To solve the isolation problem of class loaders, the JVM introduces the parent delegation mechanism.
IV. Parent Delegation Model#
Core idea: First, check whether the class has been loaded from the bottom up
; second, try to load the class from the top down
.
The workflow of the parent delegation model is: If a class loader receives a class loading request, it will first not attempt to load the class itself, but delegate the request to the parent loader to complete, going up in order. Therefore, all class loading requests should ultimately be passed to the top-level Bootstrap ClassLoader, and only when the parent loader cannot find the required class within its search scope, will the child loader attempt to load the class itself.
Specific Loading Process#
- When the AppClassLoader loads a class, it will first not attempt to load the class itself, but delegate the class loading request to the parent class loader ExtClassLoader to complete.
- When the ExtClassLoader loads a class, it will also first not attempt to load the class itself, but delegate the class loading request to the BootstrapClassLoader to complete.
- If the BootstrapClassLoader fails to load (for example, if the class is not found in %JAVA_HOME%/jre/lib), the ExtClassLoader will attempt to load it;
- If the ExtClassLoader also fails to load, the AppClassLoader will attempt to load it, and if the AppClassLoader also fails, a ClassNotFoundException will be thrown.
Significance of the Parent Delegation Model#
- Prevents multiple copies of the same bytecode from appearing in memory, creating a hierarchical classification of classes.

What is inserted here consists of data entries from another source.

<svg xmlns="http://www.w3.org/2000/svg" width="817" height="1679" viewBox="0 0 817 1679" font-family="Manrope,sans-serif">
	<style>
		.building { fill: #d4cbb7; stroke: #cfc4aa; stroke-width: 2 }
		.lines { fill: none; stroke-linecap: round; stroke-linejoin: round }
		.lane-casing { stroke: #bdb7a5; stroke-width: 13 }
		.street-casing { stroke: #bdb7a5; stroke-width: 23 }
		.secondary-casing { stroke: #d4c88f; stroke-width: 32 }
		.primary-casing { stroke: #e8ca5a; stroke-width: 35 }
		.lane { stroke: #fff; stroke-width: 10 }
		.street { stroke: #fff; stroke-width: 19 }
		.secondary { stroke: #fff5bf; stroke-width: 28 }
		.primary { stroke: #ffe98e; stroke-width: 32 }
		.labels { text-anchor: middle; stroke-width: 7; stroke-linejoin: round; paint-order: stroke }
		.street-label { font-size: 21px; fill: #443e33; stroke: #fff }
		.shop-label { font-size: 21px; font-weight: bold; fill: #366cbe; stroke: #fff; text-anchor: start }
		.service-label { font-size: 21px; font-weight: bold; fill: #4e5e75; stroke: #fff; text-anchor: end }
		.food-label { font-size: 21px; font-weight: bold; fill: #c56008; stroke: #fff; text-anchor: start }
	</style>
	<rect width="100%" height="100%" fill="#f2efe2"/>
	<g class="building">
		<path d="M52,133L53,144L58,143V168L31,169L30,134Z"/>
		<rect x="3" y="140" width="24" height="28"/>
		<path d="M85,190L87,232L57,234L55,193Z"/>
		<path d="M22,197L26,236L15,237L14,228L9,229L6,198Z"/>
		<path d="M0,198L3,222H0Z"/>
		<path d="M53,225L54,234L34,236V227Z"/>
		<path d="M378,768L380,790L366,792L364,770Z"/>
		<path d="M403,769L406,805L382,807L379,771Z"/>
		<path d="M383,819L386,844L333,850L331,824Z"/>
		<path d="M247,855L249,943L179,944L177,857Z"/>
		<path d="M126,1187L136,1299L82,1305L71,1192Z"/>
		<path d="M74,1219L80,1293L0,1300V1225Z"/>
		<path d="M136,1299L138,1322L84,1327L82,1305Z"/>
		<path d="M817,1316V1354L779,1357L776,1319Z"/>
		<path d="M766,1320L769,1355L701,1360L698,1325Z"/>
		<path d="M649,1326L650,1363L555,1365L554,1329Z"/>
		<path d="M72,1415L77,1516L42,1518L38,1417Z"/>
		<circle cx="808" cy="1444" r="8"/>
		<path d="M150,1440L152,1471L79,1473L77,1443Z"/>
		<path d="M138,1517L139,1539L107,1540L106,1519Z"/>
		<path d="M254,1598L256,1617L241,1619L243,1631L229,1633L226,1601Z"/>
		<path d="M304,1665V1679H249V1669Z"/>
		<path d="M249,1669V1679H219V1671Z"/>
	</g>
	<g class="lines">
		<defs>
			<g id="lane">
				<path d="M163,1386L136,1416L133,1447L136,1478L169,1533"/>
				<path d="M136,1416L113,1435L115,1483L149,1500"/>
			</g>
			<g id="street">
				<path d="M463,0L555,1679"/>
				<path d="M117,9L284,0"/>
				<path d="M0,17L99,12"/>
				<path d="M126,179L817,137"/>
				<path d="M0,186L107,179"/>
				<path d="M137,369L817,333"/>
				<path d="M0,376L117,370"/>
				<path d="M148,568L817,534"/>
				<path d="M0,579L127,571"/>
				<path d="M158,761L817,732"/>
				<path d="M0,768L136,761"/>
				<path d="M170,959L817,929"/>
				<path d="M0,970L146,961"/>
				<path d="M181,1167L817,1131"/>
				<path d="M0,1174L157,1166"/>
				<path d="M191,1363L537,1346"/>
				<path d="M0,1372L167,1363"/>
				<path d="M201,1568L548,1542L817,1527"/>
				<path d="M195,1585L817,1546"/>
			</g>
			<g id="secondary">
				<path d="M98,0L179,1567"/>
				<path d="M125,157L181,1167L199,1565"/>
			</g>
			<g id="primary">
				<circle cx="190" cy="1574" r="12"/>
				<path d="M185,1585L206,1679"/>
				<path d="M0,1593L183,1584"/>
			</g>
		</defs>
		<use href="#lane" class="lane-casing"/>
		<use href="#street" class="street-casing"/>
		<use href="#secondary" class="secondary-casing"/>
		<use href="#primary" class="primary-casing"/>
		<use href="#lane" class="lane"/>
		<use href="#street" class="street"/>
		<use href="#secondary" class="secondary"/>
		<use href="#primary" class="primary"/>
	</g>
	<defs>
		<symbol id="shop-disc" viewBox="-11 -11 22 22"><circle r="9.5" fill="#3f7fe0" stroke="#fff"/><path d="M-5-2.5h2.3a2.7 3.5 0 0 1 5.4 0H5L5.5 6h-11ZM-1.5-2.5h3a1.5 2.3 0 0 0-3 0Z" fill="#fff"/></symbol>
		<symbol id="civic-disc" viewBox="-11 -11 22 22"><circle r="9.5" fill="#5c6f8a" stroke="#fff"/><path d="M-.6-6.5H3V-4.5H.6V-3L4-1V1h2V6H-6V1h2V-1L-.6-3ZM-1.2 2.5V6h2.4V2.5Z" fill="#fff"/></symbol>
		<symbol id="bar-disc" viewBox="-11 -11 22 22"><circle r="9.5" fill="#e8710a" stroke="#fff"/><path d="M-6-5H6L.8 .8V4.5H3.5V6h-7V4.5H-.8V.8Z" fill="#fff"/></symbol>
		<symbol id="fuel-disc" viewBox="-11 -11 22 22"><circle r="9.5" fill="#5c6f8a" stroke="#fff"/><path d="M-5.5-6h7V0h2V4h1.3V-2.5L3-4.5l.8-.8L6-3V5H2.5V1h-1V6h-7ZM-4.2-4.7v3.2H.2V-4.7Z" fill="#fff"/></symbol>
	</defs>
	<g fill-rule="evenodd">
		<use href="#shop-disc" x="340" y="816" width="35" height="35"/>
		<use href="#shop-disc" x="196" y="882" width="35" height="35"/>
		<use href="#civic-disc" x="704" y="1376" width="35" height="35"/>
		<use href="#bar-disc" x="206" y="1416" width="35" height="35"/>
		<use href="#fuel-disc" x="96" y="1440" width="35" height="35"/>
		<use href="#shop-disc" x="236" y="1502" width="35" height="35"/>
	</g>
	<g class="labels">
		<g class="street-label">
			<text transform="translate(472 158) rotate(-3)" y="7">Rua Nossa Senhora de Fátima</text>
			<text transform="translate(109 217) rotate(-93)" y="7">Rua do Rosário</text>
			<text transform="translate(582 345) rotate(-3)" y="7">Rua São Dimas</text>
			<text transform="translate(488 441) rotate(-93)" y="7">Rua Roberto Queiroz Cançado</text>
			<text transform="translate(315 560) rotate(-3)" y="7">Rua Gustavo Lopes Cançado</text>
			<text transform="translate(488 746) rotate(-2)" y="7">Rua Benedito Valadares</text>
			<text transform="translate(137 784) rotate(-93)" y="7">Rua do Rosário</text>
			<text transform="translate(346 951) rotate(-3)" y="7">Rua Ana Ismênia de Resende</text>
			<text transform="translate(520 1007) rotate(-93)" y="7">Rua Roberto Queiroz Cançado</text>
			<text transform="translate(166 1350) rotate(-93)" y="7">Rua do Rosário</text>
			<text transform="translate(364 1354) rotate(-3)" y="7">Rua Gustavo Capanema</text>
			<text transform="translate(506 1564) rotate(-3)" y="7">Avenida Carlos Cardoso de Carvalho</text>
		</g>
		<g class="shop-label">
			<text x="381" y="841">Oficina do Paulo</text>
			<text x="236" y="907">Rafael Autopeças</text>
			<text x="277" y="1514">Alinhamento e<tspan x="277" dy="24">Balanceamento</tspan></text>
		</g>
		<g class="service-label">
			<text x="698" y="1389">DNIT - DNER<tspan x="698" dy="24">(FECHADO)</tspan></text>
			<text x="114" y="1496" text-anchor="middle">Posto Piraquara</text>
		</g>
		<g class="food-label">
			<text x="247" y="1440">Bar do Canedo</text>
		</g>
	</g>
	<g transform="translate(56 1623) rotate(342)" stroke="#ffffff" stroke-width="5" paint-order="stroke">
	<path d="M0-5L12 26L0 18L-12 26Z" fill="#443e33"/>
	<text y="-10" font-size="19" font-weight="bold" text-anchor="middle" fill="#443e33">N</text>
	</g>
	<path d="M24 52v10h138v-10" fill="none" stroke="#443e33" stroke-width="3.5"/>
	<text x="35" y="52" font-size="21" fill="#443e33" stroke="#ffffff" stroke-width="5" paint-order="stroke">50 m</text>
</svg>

- Ensures that Java programs run safely and stably.
Take java.lang.Object
as an example; when you load it, it ultimately goes through layers of delegation to be loaded by the Bootstrap ClassLoader, which means that it is ultimately the Bootstrap ClassLoader that looks for java.lang.Object
in <JAVA_HOME>\lib's rt.jar
and loads it into the JVM. Thus, if someone maliciously creates their own java.lang.Object with bad code, the implementation of the parent delegation model ensures that only the contents of our rt.jar are loaded into the JVM, thereby protecting these core foundational class codes.
Expansion
Why does Java SPI break the parent delegation model?
V. Class Loading Methods#
- Initialized and loaded by the JVM when starting the application from the command line.
- Dynamically loaded via the Class.forName() method.
- Dynamically loaded via the ClassLoader.loadClass() method.
Class.forName() and ClassLoader.loadClass()
- Class.forName(): Loads the .class file into the JVM and executes the static code blocks in the class while interpreting the class;
- ClassLoader.loadClass(): Only loads the .class file into the JVM without executing the contents of the static code blocks; it will only execute when newInstance is called.
VI. Custom Loaders#
Applications are loaded by the cooperation of these three types of class loaders, and if necessary, we can also add custom class loaders. Since the built-in ClassLoader of the JVM only knows how to load standard Java class files from the local file system, writing your own ClassLoader allows you to achieve the following:
- Automatically verify digital signatures before executing untrusted code.
- Dynamically create customized classes that meet specific user needs.
- Retrieve Java classes from specific locations, such as from a database or over the network.